▶ Exercise: The listing that follows should be duplicated character for character.
──────────
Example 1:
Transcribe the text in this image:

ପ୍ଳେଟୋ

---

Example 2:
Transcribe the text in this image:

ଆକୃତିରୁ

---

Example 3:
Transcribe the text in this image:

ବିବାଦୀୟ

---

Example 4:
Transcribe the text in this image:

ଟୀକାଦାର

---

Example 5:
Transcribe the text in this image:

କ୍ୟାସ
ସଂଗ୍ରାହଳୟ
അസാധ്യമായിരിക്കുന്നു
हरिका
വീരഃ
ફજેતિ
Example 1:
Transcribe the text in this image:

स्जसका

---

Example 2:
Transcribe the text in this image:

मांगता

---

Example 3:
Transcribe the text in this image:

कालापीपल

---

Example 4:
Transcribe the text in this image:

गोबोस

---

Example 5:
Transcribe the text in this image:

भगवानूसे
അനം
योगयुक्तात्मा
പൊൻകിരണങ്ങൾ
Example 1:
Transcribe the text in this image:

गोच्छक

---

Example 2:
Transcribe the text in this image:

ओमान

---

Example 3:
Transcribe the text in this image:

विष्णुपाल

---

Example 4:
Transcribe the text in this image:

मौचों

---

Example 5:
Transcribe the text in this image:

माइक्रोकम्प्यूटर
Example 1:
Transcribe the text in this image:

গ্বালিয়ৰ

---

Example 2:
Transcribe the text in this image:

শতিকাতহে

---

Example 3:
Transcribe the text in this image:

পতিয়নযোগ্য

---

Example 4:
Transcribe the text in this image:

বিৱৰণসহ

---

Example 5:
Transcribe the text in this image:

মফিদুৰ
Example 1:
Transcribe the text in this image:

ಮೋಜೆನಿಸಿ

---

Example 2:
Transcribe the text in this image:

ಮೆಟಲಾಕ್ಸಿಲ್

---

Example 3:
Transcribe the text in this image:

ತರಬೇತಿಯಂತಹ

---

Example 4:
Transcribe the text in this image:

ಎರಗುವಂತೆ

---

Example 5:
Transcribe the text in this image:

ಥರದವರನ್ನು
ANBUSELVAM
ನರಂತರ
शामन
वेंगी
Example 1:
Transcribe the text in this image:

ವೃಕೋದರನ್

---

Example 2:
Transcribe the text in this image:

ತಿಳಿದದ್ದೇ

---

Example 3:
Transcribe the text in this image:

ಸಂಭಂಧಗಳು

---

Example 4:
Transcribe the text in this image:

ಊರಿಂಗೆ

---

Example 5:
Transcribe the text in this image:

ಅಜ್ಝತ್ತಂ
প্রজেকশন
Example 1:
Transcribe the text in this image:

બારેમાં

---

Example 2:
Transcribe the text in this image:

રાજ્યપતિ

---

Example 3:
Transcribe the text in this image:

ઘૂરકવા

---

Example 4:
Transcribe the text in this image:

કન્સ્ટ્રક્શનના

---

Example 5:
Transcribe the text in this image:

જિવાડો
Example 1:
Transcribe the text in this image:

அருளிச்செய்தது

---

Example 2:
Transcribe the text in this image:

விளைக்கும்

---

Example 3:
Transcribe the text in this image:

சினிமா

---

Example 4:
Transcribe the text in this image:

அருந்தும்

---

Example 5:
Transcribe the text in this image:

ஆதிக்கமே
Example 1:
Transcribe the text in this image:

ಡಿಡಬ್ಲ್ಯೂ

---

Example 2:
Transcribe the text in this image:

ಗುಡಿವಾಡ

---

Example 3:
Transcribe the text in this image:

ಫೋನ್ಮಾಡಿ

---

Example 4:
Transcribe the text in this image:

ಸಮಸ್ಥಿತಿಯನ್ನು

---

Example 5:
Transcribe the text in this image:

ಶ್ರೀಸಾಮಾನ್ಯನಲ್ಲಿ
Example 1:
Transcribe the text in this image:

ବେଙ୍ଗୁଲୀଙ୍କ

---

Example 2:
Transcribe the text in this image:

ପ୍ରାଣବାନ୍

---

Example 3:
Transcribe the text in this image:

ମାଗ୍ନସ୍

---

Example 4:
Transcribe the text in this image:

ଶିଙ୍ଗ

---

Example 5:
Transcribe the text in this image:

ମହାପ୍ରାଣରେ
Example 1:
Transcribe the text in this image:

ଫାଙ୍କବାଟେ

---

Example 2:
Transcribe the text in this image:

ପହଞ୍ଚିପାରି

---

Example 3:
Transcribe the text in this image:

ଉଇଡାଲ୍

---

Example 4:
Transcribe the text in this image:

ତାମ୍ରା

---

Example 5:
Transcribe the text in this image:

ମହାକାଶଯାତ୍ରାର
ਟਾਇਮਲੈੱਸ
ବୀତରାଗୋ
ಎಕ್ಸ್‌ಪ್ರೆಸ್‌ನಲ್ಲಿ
──────────
▶ Exercise solution:
Example 1:
Transcribe the text in this image:

ପ୍ଳେଟୋ

---

Example 2:
Transcribe the text in this image:

ଆକୃତିରୁ

---

Example 3:
Transcribe the text in this image:

ବିବାଦୀୟ

---

Example 4:
Transcribe the text in this image:

ଟୀକାଦାର

---

Example 5:
Transcribe the text in this image:

କ୍ୟାସ
ସଂଗ୍ରାହଳୟ
അസാധ്യമായിരിക്കുന്നു
हरिका
വീരഃ
ફજેતિ
Example 1:
Transcribe the text in this image:

स्जसका

---

Example 2:
Transcribe the text in this image:

मांगता

---

Example 3:
Transcribe the text in this image:

कालापीपल

---

Example 4:
Transcribe the text in this image:

गोबोस

---

Example 5:
Transcribe the text in this image:

भगवानूसे
അനം
योगयुक्तात्मा
പൊൻകിരണങ്ങൾ
Example 1:
Transcribe the text in this image:

गोच्छक

---

Example 2:
Transcribe the text in this image:

ओमान

---

Example 3:
Transcribe the text in this image:

विष्णुपाल

---

Example 4:
Transcribe the text in this image:

मौचों

---

Example 5:
Transcribe the text in this image:

माइक्रोकम्प्यूटर
Example 1:
Transcribe the text in this image:

গ্বালিয়ৰ

---

Example 2:
Transcribe the text in this image:

শতিকাতহে

---

Example 3:
Transcribe the text in this image:

পতিয়নযোগ্য

---

Example 4:
Transcribe the text in this image:

বিৱৰণসহ

---

Example 5:
Transcribe the text in this image:

মফিদুৰ
Example 1:
Transcribe the text in this image:

ಮೋಜೆನಿಸಿ

---

Example 2:
Transcribe the text in this image:

ಮೆಟಲಾಕ್ಸಿಲ್

---

Example 3:
Transcribe the text in this image:

ತರಬೇತಿಯಂತಹ

---

Example 4:
Transcribe the text in this image:

ಎರಗುವಂತೆ

---

Example 5:
Transcribe the text in this image:

ಥರದವರನ್ನು
ANBUSELVAM
ನರಂತರ
शामन
वेंगी
Example 1:
Transcribe the text in this image:

ವೃಕೋದರನ್

---

Example 2:
Transcribe the text in this image:

ತಿಳಿದದ್ದೇ

---

Example 3:
Transcribe the text in this image:

ಸಂಭಂಧಗಳು

---

Example 4:
Transcribe the text in this image:

ಊರಿಂಗೆ

---

Example 5:
Transcribe the text in this image:

ಅಜ್ಝತ್ತಂ
প্রজেকশন
Example 1:
Transcribe the text in this image:

બારેમાં

---

Example 2:
Transcribe the text in this image:

રાજ્યપતિ

---

Example 3:
Transcribe the text in this image:

ઘૂરકવા

---

Example 4:
Transcribe the text in this image:

કન્સ્ટ્રક્શનના

---

Example 5:
Transcribe the text in this image:

જિવાડો
Example 1:
Transcribe the text in this image:

அருளிச்செய்தது

---

Example 2:
Transcribe the text in this image:

விளைக்கும்

---

Example 3:
Transcribe the text in this image:

சினிமா

---

Example 4:
Transcribe the text in this image:

அருந்தும்

---

Example 5:
Transcribe the text in this image:

ஆதிக்கமே
Example 1:
Transcribe the text in this image:

ಡಿಡಬ್ಲ್ಯೂ

---

Example 2:
Transcribe the text in this image:

ಗುಡಿವಾಡ

---

Example 3:
Transcribe the text in this image:

ಫೋನ್ಮಾಡಿ

---

Example 4:
Transcribe the text in this image:

ಸಮಸ್ಥಿತಿಯನ್ನು

---

Example 5:
Transcribe the text in this image:

ಶ್ರೀಸಾಮಾನ್ಯನಲ್ಲಿ
Example 1:
Transcribe the text in this image:

ବେଙ୍ଗୁଲୀଙ୍କ

---

Example 2:
Transcribe the text in this image:

ପ୍ରାଣବାନ୍

---

Example 3:
Transcribe the text in this image:

ମାଗ୍ନସ୍

---

Example 4:
Transcribe the text in this image:

ଶିଙ୍ଗ

---

Example 5:
Transcribe the text in this image:

ମହାପ୍ରାଣରେ
Example 1:
Transcribe the text in this image:

ଫାଙ୍କବାଟେ

---

Example 2:
Transcribe the text in this image:

ପହଞ୍ଚିପାରି

---

Example 3:
Transcribe the text in this image:

ଉଇଡାଲ୍

---

Example 4:
Transcribe the text in this image:

ତାମ୍ରା

---

Example 5:
Transcribe the text in this image:

ମହାକାଶଯାତ୍ରାର
ਟਾਇਮਲੈੱਸ
ବୀତରାଗୋ
ಎಕ್ಸ್‌ಪ್ರೆಸ್‌ನಲ್ಲಿ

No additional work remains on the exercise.